Konieczność płynnego zarządzania finansami w połączeniu z trendem koncentracji uczestników obrotu gospodarczego w grupy kapitałowe, zarówno na rynkach lokalnych, jak i międzynarodowych, doprowadziła do rozwoju ofert bankowych w zakresie cash poolingu. To produkt stosowany w holdingach, gdzie każda spółka córka ma przynajmniej jeden rachunek, a wpływy gotówkowe następują głównie w oddziałach i przedstawicielstwach trudniących się sprzedażą. Wydatkowanie środków pieniężnych związane jest natomiast z płatnościami realizowanymi w zakładach produkcyjnych, przedstawicielstwach oraz centrali, która odpowiada za spłatę zobowiązań z tytułu podatków, kredytów, ubezpieczeń czy wypłatę dywidend. Realistycznie zakładając, niemożliwe jest, aby wpływy bilansowały się z wydatkami w obrębie każdego rachunku spółek zależnych. Uwzględniając jeszcze skalę zjawiska (np. liczba podmiotów zależnych w grupie kapitałowej KGHM Polska Miedź SA oscyluje w okolicy 50), takie bilansowanie wpływów i wydatków staje się już zupełnie abstrakcyjne.
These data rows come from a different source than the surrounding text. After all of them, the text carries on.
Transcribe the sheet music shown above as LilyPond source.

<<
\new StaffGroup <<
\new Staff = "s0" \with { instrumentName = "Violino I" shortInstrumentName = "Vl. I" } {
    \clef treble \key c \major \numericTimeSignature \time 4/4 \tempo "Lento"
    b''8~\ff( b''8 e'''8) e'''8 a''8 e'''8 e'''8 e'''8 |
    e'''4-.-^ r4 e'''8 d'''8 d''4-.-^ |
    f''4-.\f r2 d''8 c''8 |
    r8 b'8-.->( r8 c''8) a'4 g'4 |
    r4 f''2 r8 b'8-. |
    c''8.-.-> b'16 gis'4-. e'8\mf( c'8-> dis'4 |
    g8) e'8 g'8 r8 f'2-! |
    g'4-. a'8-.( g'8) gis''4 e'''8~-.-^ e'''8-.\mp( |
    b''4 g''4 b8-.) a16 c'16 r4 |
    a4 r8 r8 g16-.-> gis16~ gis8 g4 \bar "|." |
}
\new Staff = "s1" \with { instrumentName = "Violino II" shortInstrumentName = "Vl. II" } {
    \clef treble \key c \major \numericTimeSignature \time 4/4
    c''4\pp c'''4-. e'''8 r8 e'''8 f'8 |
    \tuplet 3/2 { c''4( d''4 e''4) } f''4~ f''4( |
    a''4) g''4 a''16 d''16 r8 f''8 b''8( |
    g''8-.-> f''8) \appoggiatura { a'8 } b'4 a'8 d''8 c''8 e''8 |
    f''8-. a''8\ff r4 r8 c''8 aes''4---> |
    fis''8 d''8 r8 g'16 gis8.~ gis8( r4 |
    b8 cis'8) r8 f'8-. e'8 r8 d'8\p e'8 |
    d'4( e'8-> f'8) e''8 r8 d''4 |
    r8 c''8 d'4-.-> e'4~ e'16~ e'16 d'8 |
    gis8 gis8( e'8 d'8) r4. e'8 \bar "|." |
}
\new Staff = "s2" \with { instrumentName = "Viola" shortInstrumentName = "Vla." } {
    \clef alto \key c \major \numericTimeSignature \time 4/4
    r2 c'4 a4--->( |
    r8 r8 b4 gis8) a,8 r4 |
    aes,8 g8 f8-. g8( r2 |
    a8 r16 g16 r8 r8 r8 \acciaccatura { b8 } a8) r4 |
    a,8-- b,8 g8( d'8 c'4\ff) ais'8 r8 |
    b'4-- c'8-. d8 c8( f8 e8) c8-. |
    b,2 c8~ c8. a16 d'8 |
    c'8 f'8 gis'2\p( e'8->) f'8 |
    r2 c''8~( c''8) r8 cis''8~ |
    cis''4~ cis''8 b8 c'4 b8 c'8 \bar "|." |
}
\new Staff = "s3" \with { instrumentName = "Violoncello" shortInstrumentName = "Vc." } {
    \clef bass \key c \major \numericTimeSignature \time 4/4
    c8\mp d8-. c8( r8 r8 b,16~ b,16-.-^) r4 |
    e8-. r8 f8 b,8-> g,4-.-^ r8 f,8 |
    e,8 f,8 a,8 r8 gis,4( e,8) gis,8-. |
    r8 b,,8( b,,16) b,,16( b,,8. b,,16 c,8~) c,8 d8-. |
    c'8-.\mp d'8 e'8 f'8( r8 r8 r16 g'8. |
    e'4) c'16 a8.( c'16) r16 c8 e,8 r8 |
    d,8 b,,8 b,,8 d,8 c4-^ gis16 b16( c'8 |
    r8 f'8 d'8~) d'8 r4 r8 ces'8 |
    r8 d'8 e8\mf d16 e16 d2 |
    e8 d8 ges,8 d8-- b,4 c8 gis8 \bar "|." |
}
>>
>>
Spostrzeżenie to wywołało lawinę poszukiwań sposobów na efektywne przemieszczanie środków z miejsc nadwyżkowych w miejsca, gdzie występują niedobory, i analogiczne działania w odwrotnym kierunku.
Cash pooling polega na koncentrowaniu środków z poszczególnych rachunków uczestników i zarządzaniu całą sumą przy wykorzystaniu wszelkich możliwości wynikających ze skoncentrowania sald. Wyróżniamy dwie metody funkcjonowania cash poolingu:
1) rzeczywistą (efektywną) – gdy dochodzi do rzeczywistego przepływu środków pieniężnych, a salda poszczególnych jednostek zerują się o ustalonej godzinie po to, żeby następnego dnia powrócić do tych samych wartości;
2) wirtualną (z ang. notional pooling) – gdy nie dochodzi do rzeczywistego transferu środków pieniężnych, a odsetki naliczane są w bardziej skomplikowany sposób, jednak na podstawie tego samego, tylko niewidocznego mechanizmu.
Obie metody mogą funkcjonować na podstawie struktur target balancing. Chodzi o to, że przepływy pieniężne pomiędzy kontami rozpoczynają się dopiero po osiągnięciu ustalonego poziomu (powyżej bądź poniżej jego bezpiecznej granicy).
Bilans odsetkowy zastosowania takiej właśnie operacji rozwiewa wszelkie wątpliwości na korzyść wprowadzenia struktur cash poolingowych. Poza wynikiem transakcji rynku pieniężnego z tytułu większych ich ilości bardzo ważna jest zdolność korzystania z zasobów wspólnej płynności. Mimo braku typowego debetu bank pozwala na zadłużanie się w ramach rachunku bieżącego każdego podmiotu kosztem innych. Pozwala to firmom na ograniczenie zatoru w płatnościach oraz na korzystanie ze wzajemnych zabezpieczeń.
Odmianą cash poolingu w obrębie wielonarodowej grupy kapitałowej jest netting (dwustronny, pomiędzy dwoma podmiotami grupy, i wielostronny – pomiędzy kilkoma podmiotami). W dniu zawiadomienia wszystkie zainteresowane podmioty informują centrum nettingowe (bank) o wszystkich wymagalnych wewnątrzgrupowych transakcjach. Natomiast bank po poinformowaniu wszystkich podmiotów o ich należnościach/zobowiązaniach rozpoczyna księgowanie. W dniu rozliczenia (z reguły są to dwa dni robocze po transakcji) środki są przelewane bądź podejmowane z kont uczestników. W kolejnym dniu wszyscy kontrolują, czy środki zostały odpowiednio zaksięgowane z prawidłową datą kursu walutowego. Cała operacja niweluje różnice kursowe, wszystkie operacje księgowane są po jednakowym kursie.
Cash pooling, poza całą gamą zalet, niewątpliwie posiada także minusy. Jednym z nich jest groźba utraty autonomii finansowej spółek zależnych. Problem ten występuje jednak tylko i wyłącznie przy zastosowaniu cash poolingu efektywnego, gdzie środki rzeczywiście podlegają przepływom. Największe wątpliwości wzbudzają niestety interpretacje prawno-podatkowe cash poolingu. Traktowanie usługi jako umowy nienazwanej, niejasne prawodawstwo w zakresie ustawy o podatku od czynności cywilnoprawnych to tylko niektóre bariery pojawiające się w trakcie wprowadzania struktury cash poolingu.